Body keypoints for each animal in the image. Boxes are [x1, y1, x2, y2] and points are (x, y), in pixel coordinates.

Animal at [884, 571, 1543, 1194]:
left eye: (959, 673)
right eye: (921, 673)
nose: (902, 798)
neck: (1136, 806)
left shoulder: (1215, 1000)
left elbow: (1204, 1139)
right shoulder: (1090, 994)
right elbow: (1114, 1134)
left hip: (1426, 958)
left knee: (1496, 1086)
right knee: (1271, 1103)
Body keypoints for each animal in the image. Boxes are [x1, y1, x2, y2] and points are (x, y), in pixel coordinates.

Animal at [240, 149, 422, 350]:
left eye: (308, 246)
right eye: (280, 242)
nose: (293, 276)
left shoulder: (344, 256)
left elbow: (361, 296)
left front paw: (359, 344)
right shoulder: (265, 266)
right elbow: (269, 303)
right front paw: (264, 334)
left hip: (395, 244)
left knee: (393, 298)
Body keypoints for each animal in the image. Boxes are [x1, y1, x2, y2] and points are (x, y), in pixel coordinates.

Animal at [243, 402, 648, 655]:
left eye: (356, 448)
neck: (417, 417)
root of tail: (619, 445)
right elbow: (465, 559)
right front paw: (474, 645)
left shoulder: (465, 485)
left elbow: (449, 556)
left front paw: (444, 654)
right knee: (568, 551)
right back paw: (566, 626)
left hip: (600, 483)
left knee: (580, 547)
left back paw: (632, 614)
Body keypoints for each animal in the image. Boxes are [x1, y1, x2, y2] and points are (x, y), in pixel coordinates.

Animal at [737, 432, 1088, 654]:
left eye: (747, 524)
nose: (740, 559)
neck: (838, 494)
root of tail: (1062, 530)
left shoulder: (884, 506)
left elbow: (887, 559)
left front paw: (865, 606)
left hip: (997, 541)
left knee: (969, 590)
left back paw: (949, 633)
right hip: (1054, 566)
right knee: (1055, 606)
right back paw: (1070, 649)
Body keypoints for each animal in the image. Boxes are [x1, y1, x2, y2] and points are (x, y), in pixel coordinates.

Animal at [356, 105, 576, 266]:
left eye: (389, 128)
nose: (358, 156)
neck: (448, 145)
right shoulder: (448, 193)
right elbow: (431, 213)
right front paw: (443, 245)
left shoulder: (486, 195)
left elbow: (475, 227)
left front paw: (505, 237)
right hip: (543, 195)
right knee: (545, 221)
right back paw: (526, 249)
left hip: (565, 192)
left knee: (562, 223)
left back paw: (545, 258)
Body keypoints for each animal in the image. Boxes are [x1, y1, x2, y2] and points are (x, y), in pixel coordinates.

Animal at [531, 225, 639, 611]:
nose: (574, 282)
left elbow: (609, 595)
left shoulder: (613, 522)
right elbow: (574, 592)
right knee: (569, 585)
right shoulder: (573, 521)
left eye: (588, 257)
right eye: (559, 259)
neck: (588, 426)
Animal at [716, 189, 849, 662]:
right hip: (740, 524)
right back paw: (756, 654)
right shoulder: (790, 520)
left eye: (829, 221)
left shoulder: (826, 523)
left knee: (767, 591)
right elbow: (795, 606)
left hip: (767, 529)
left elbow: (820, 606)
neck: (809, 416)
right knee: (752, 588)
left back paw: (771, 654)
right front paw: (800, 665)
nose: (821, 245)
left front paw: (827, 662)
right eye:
***
Would you copy, unchanged, the stretch of the records above that begins at the line containing "root of tail: (1062, 530)" and ends at the line containing "left back paw: (545, 258)", and only that?

root of tail: (1062, 530)
left shoulder: (884, 506)
left elbow: (887, 559)
left front paw: (865, 606)
left hip: (997, 541)
left knee: (969, 590)
left back paw: (949, 633)
right hip: (1054, 566)
right knee: (1055, 606)
right back paw: (1070, 649)
Body keypoints for each animal in the image. Boxes are [x1, y1, x2, y2] and points are (x, y), in pixel coordinates.

Animal at [356, 105, 576, 266]:
left eye: (389, 128)
nose: (358, 156)
neck: (448, 145)
right shoulder: (448, 193)
right elbow: (431, 213)
right front paw: (443, 245)
left shoulder: (486, 195)
left elbow: (475, 227)
left front paw: (505, 237)
right hip: (543, 195)
right knee: (545, 221)
right back paw: (526, 249)
left hip: (565, 192)
left knee: (562, 223)
left back paw: (545, 258)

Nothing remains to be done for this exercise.